Los 15 años de periodismo crítico de Caballero me llevaron a leerlo, e incluso rodar todos esos kilómetros en una bicicleta —creo que hasta se pinchó la llanta trasera—. Aspiro a ser columnista, pero no espero ser como él… Anhelo ser mucho peor. No fue necesario empaparme, literalmente, para descubrir lo “alacrán” que debe serse al ejercer el periodismo. Y más un periodismo en el que los títeres de Uribe siguen apareciendo, del mismo modo en que los van matando. No es ser cruel, es ser justo; no es ser lambón, es ser correcto. No es montar bicicleta por montarla, es montar en las precarias vías que desde Gaviria hasta Duque han seguido existiendo.

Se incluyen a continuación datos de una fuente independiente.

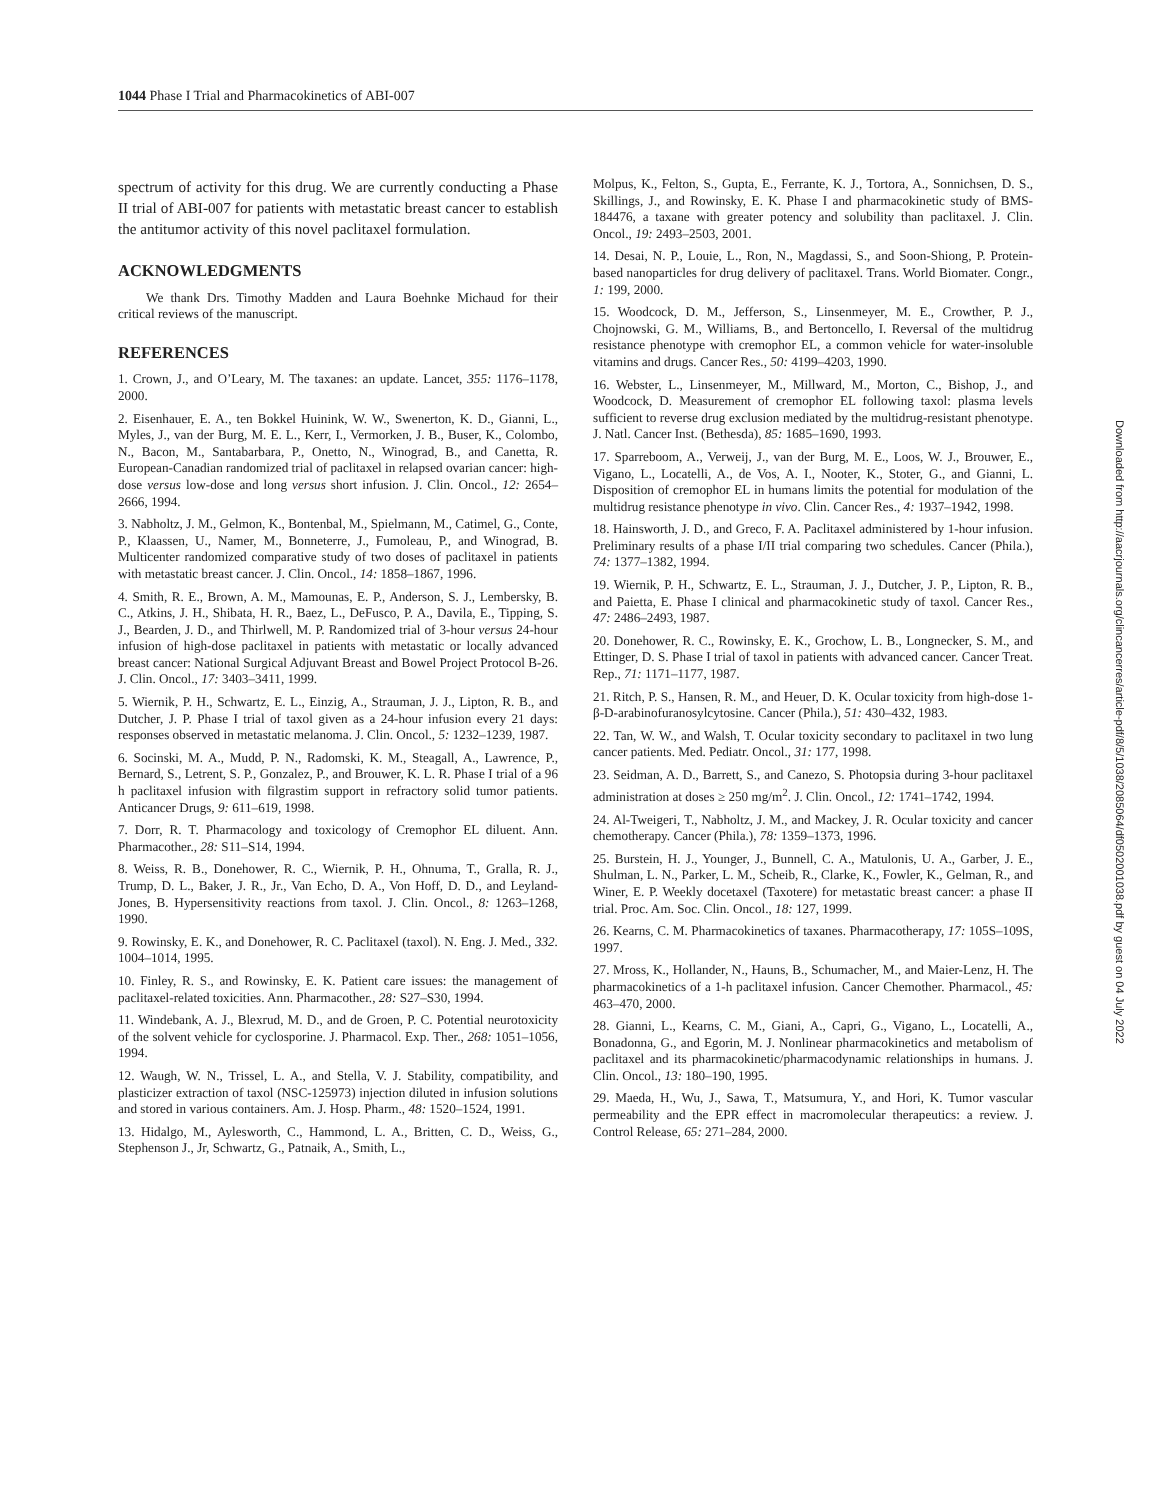1044 Phase I Trial and Pharmacokinetics of ABI-007
spectrum of activity for this drug. We are currently conducting a Phase II trial of ABI-007 for patients with metastatic breast cancer to establish the antitumor activity of this novel paclitaxel formulation.
ACKNOWLEDGMENTS
We thank Drs. Timothy Madden and Laura Boehnke Michaud for their critical reviews of the manuscript.
REFERENCES
1. Crown, J., and O’Leary, M. The taxanes: an update. Lancet, 355: 1176–1178, 2000.
2. Eisenhauer, E. A., ten Bokkel Huinink, W. W., Swenerton, K. D., Gianni, L., Myles, J., van der Burg, M. E. L., Kerr, I., Vermorken, J. B., Buser, K., Colombo, N., Bacon, M., Santabarbara, P., Onetto, N., Winograd, B., and Canetta, R. European-Canadian randomized trial of paclitaxel in relapsed ovarian cancer: high-dose versus low-dose and long versus short infusion. J. Clin. Oncol., 12: 2654–2666, 1994.
3. Nabholtz, J. M., Gelmon, K., Bontenbal, M., Spielmann, M., Catimel, G., Conte, P., Klaassen, U., Namer, M., Bonneterre, J., Fumoleau, P., and Winograd, B. Multicenter randomized comparative study of two doses of paclitaxel in patients with metastatic breast cancer. J. Clin. Oncol., 14: 1858–1867, 1996.
4. Smith, R. E., Brown, A. M., Mamounas, E. P., Anderson, S. J., Lembersky, B. C., Atkins, J. H., Shibata, H. R., Baez, L., DeFusco, P. A., Davila, E., Tipping, S. J., Bearden, J. D., and Thirlwell, M. P. Randomized trial of 3-hour versus 24-hour infusion of high-dose paclitaxel in patients with metastatic or locally advanced breast cancer: National Surgical Adjuvant Breast and Bowel Project Protocol B-26. J. Clin. Oncol., 17: 3403–3411, 1999.
5. Wiernik, P. H., Schwartz, E. L., Einzig, A., Strauman, J. J., Lipton, R. B., and Dutcher, J. P. Phase I trial of taxol given as a 24-hour infusion every 21 days: responses observed in metastatic melanoma. J. Clin. Oncol., 5: 1232–1239, 1987.
6. Socinski, M. A., Mudd, P. N., Radomski, K. M., Steagall, A., Lawrence, P., Bernard, S., Letrent, S. P., Gonzalez, P., and Brouwer, K. L. R. Phase I trial of a 96 h paclitaxel infusion with filgrastim support in refractory solid tumor patients. Anticancer Drugs, 9: 611–619, 1998.
7. Dorr, R. T. Pharmacology and toxicology of Cremophor EL diluent. Ann. Pharmacother., 28: S11–S14, 1994.
8. Weiss, R. B., Donehower, R. C., Wiernik, P. H., Ohnuma, T., Gralla, R. J., Trump, D. L., Baker, J. R., Jr., Van Echo, D. A., Von Hoff, D. D., and Leyland-Jones, B. Hypersensitivity reactions from taxol. J. Clin. Oncol., 8: 1263–1268, 1990.
9. Rowinsky, E. K., and Donehower, R. C. Paclitaxel (taxol). N. Eng. J. Med., 332. 1004–1014, 1995.
10. Finley, R. S., and Rowinsky, E. K. Patient care issues: the management of paclitaxel-related toxicities. Ann. Pharmacother., 28: S27–S30, 1994.
11. Windebank, A. J., Blexrud, M. D., and de Groen, P. C. Potential neurotoxicity of the solvent vehicle for cyclosporine. J. Pharmacol. Exp. Ther., 268: 1051–1056, 1994.
12. Waugh, W. N., Trissel, L. A., and Stella, V. J. Stability, compatibility, and plasticizer extraction of taxol (NSC-125973) injection diluted in infusion solutions and stored in various containers. Am. J. Hosp. Pharm., 48: 1520–1524, 1991.
13. Hidalgo, M., Aylesworth, C., Hammond, L. A., Britten, C. D., Weiss, G., Stephenson J., Jr, Schwartz, G., Patnaik, A., Smith, L.,
Molpus, K., Felton, S., Gupta, E., Ferrante, K. J., Tortora, A., Sonnichsen, D. S., Skillings, J., and Rowinsky, E. K. Phase I and pharmacokinetic study of BMS-184476, a taxane with greater potency and solubility than paclitaxel. J. Clin. Oncol., 19: 2493–2503, 2001.
14. Desai, N. P., Louie, L., Ron, N., Magdassi, S., and Soon-Shiong, P. Protein-based nanoparticles for drug delivery of paclitaxel. Trans. World Biomater. Congr., 1: 199, 2000.
15. Woodcock, D. M., Jefferson, S., Linsenmeyer, M. E., Crowther, P. J., Chojnowski, G. M., Williams, B., and Bertoncello, I. Reversal of the multidrug resistance phenotype with cremophor EL, a common vehicle for water-insoluble vitamins and drugs. Cancer Res., 50: 4199–4203, 1990.
16. Webster, L., Linsenmeyer, M., Millward, M., Morton, C., Bishop, J., and Woodcock, D. Measurement of cremophor EL following taxol: plasma levels sufficient to reverse drug exclusion mediated by the multidrug-resistant phenotype. J. Natl. Cancer Inst. (Bethesda), 85: 1685–1690, 1993.
17. Sparreboom, A., Verweij, J., van der Burg, M. E., Loos, W. J., Brouwer, E., Vigano, L., Locatelli, A., de Vos, A. I., Nooter, K., Stoter, G., and Gianni, L. Disposition of cremophor EL in humans limits the potential for modulation of the multidrug resistance phenotype in vivo. Clin. Cancer Res., 4: 1937–1942, 1998.
18. Hainsworth, J. D., and Greco, F. A. Paclitaxel administered by 1-hour infusion. Preliminary results of a phase I/II trial comparing two schedules. Cancer (Phila.), 74: 1377–1382, 1994.
19. Wiernik, P. H., Schwartz, E. L., Strauman, J. J., Dutcher, J. P., Lipton, R. B., and Paietta, E. Phase I clinical and pharmacokinetic study of taxol. Cancer Res., 47: 2486–2493, 1987.
20. Donehower, R. C., Rowinsky, E. K., Grochow, L. B., Longnecker, S. M., and Ettinger, D. S. Phase I trial of taxol in patients with advanced cancer. Cancer Treat. Rep., 71: 1171–1177, 1987.
21. Ritch, P. S., Hansen, R. M., and Heuer, D. K. Ocular toxicity from high-dose 1-β-D-arabinofuranosylcytosine. Cancer (Phila.), 51: 430–432, 1983.
22. Tan, W. W., and Walsh, T. Ocular toxicity secondary to paclitaxel in two lung cancer patients. Med. Pediatr. Oncol., 31: 177, 1998.
23. Seidman, A. D., Barrett, S., and Canezo, S. Photopsia during 3-hour paclitaxel administration at doses ≥ 250 mg/m<sup>2</sup>. J. Clin. Oncol., 12: 1741–1742, 1994.
24. Al-Tweigeri, T., Nabholtz, J. M., and Mackey, J. R. Ocular toxicity and cancer chemotherapy. Cancer (Phila.), 78: 1359–1373, 1996.
25. Burstein, H. J., Younger, J., Bunnell, C. A., Matulonis, U. A., Garber, J. E., Shulman, L. N., Parker, L. M., Scheib, R., Clarke, K., Fowler, K., Gelman, R., and Winer, E. P. Weekly docetaxel (Taxotere) for metastatic breast cancer: a phase II trial. Proc. Am. Soc. Clin. Oncol., 18: 127, 1999.
26. Kearns, C. M. Pharmacokinetics of taxanes. Pharmacotherapy, 17: 105S–109S, 1997.
27. Mross, K., Hollander, N., Hauns, B., Schumacher, M., and Maier-Lenz, H. The pharmacokinetics of a 1-h paclitaxel infusion. Cancer Chemother. Pharmacol., 45: 463–470, 2000.
28. Gianni, L., Kearns, C. M., Giani, A., Capri, G., Vigano, L., Locatelli, A., Bonadonna, G., and Egorin, M. J. Nonlinear pharmacokinetics and metabolism of paclitaxel and its pharmacokinetic/pharmacodynamic relationships in humans. J. Clin. Oncol., 13: 180–190, 1995.
29. Maeda, H., Wu, J., Sawa, T., Matsumura, Y., and Hori, K. Tumor vascular permeability and the EPR effect in macromolecular therapeutics: a review. J. Control Release, 65: 271–284, 2000.
Downloaded from http://aacrjournals.org/clincancerres/article-pdf/8/5/1038/2085064/df0502001038.pdf by guest on 04 July 2022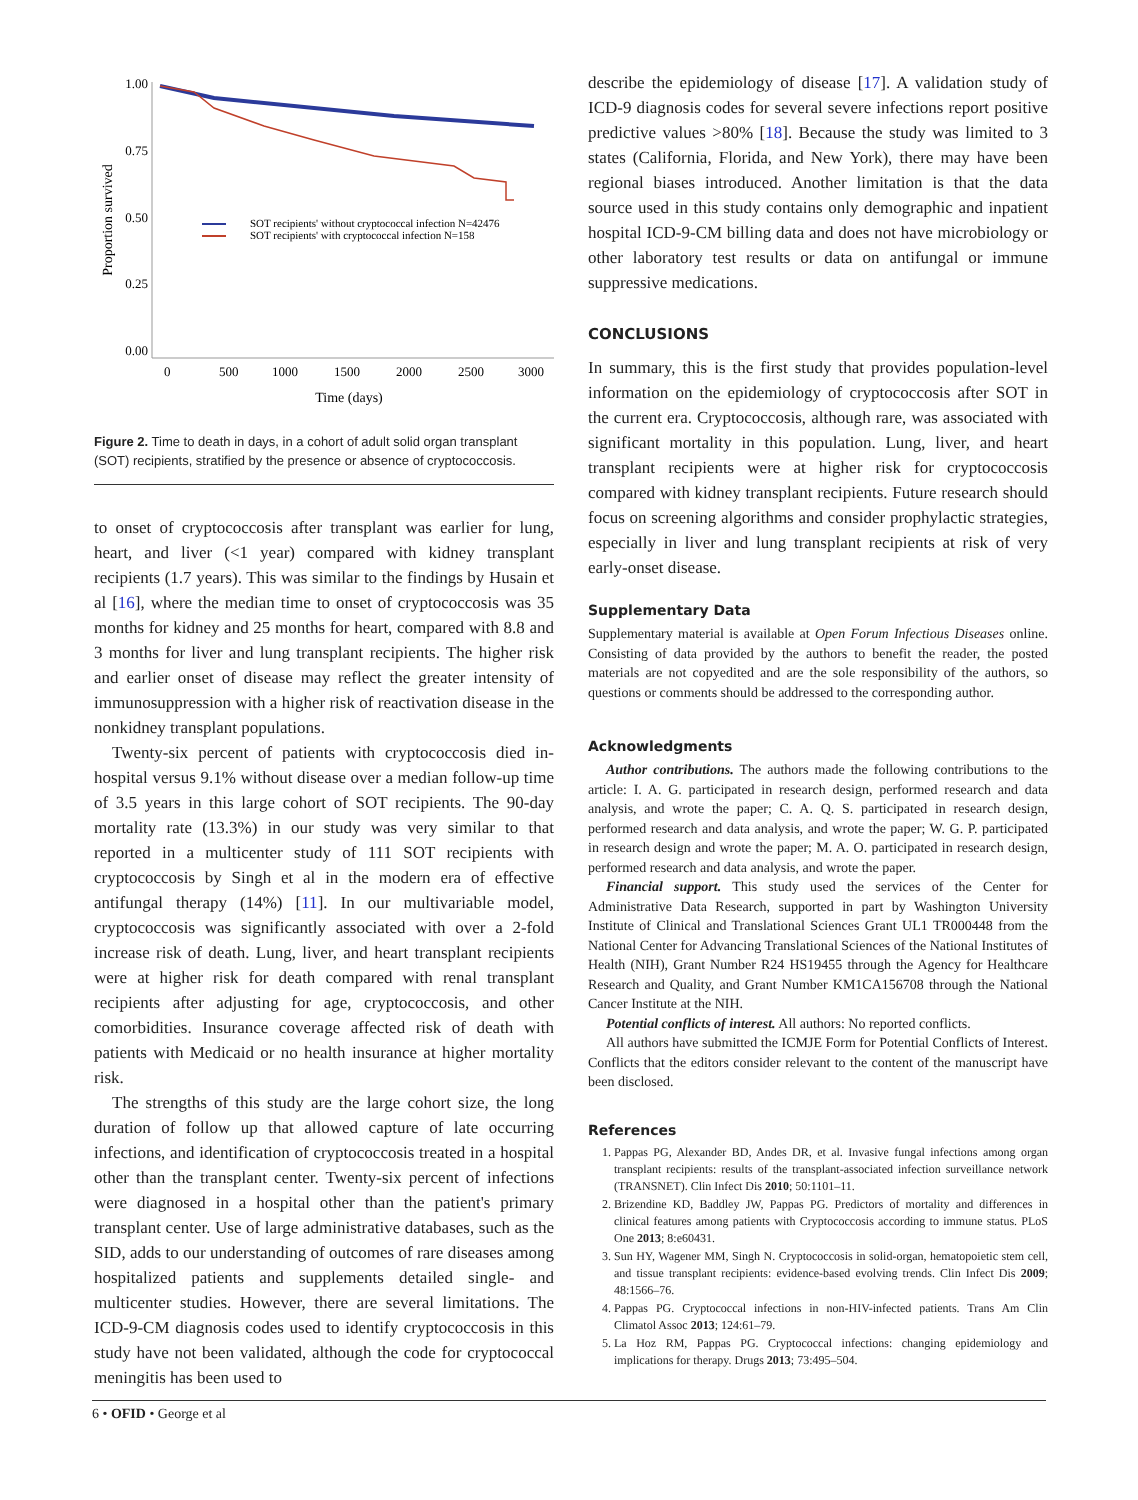1.00
0.75
0.50
0.25
0.00
0
500
1000
1500
2000
2500
3000
Time (days)
Proportion survived
SOT recipients' without cryptococcal infection N=42476
SOT recipients' with cryptococcal infection N=158
Figure 2. Time to death in days, in a cohort of adult solid organ transplant (SOT) recipients, stratified by the presence or absence of cryptococcosis.
to onset of cryptococcosis after transplant was earlier for lung, heart, and liver (<1 year) compared with kidney transplant recipients (1.7 years). This was similar to the findings by Husain et al [16], where the median time to onset of cryptococcosis was 35 months for kidney and 25 months for heart, compared with 8.8 and 3 months for liver and lung transplant recipients. The higher risk and earlier onset of disease may reflect the greater intensity of immunosuppression with a higher risk of reactivation disease in the nonkidney transplant populations.
Twenty-six percent of patients with cryptococcosis died in-hospital versus 9.1% without disease over a median follow-up time of 3.5 years in this large cohort of SOT recipients. The 90-day mortality rate (13.3%) in our study was very similar to that reported in a multicenter study of 111 SOT recipients with cryptococcosis by Singh et al in the modern era of effective antifungal therapy (14%) [11]. In our multivariable model, cryptococcosis was significantly associated with over a 2-fold increase risk of death. Lung, liver, and heart transplant recipients were at higher risk for death compared with renal transplant recipients after adjusting for age, cryptococcosis, and other comorbidities. Insurance coverage affected risk of death with patients with Medicaid or no health insurance at higher mortality risk.
The strengths of this study are the large cohort size, the long duration of follow up that allowed capture of late occurring infections, and identification of cryptococcosis treated in a hospital other than the transplant center. Twenty-six percent of infections were diagnosed in a hospital other than the patient's primary transplant center. Use of large administrative databases, such as the SID, adds to our understanding of outcomes of rare diseases among hospitalized patients and supplements detailed single- and multicenter studies. However, there are several limitations. The ICD-9-CM diagnosis codes used to identify cryptococcosis in this study have not been validated, although the code for cryptococcal meningitis has been used to
describe the epidemiology of disease [17]. A validation study of ICD-9 diagnosis codes for several severe infections report positive predictive values >80% [18]. Because the study was limited to 3 states (California, Florida, and New York), there may have been regional biases introduced. Another limitation is that the data source used in this study contains only demographic and inpatient hospital ICD-9-CM billing data and does not have microbiology or other laboratory test results or data on antifungal or immune suppressive medications.
CONCLUSIONS
In summary, this is the first study that provides population-level information on the epidemiology of cryptococcosis after SOT in the current era. Cryptococcosis, although rare, was associated with significant mortality in this population. Lung, liver, and heart transplant recipients were at higher risk for cryptococcosis compared with kidney transplant recipients. Future research should focus on screening algorithms and consider prophylactic strategies, especially in liver and lung transplant recipients at risk of very early-onset disease.
Supplementary Data
Supplementary material is available at Open Forum Infectious Diseases online. Consisting of data provided by the authors to benefit the reader, the posted materials are not copyedited and are the sole responsibility of the authors, so questions or comments should be addressed to the corresponding author.
Acknowledgments
Author contributions. The authors made the following contributions to the article: I. A. G. participated in research design, performed research and data analysis, and wrote the paper; C. A. Q. S. participated in research design, performed research and data analysis, and wrote the paper; W. G. P. participated in research design and wrote the paper; M. A. O. participated in research design, performed research and data analysis, and wrote the paper.
Financial support. This study used the services of the Center for Administrative Data Research, supported in part by Washington University Institute of Clinical and Translational Sciences Grant UL1 TR000448 from the National Center for Advancing Translational Sciences of the National Institutes of Health (NIH), Grant Number R24 HS19455 through the Agency for Healthcare Research and Quality, and Grant Number KM1CA156708 through the National Cancer Institute at the NIH.
Potential conflicts of interest. All authors: No reported conflicts.
All authors have submitted the ICMJE Form for Potential Conflicts of Interest. Conflicts that the editors consider relevant to the content of the manuscript have been disclosed.
References
1. Pappas PG, Alexander BD, Andes DR, et al. Invasive fungal infections among organ transplant recipients: results of the transplant-associated infection surveillance network (TRANSNET). Clin Infect Dis 2010; 50:1101–11.
2. Brizendine KD, Baddley JW, Pappas PG. Predictors of mortality and differences in clinical features among patients with Cryptococcosis according to immune status. PLoS One 2013; 8:e60431.
3. Sun HY, Wagener MM, Singh N. Cryptococcosis in solid-organ, hematopoietic stem cell, and tissue transplant recipients: evidence-based evolving trends. Clin Infect Dis 2009; 48:1566–76.
4. Pappas PG. Cryptococcal infections in non-HIV-infected patients. Trans Am Clin Climatol Assoc 2013; 124:61–79.
5. La Hoz RM, Pappas PG. Cryptococcal infections: changing epidemiology and implications for therapy. Drugs 2013; 73:495–504.
6 • OFID • George et al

Una vuelta en bicicleta para leer más de 80 columnas de opinión política me llevó a sentarme hasta las 2:02 a. m. para escribir esta crónica. En aquella tarde capitalina de enero no me cayó un palo de agua, pero en las madrugadas capitalinas de marzo… Colombia me dejó sin palabras. No hay necesidad de ver fantasmas, ser una reina de belleza, una bruja o una puta para hablar de aquello que sintomáticos y asintomáticos del síndrome de Estocolmo del sombrero vueltiao no quieren ver, sentir, escuchar y discutir. No hay cabida para periodistas prepago —vendidos a un medio—, periodistas que no estén dispuestos a caerse de una bicicleta ni mucho menos para periodistas vendidos al uribismo. Para eso ya tenemos el programa de las 6:30 p. m. de Iván Duque. Y bien pésimo que sí es.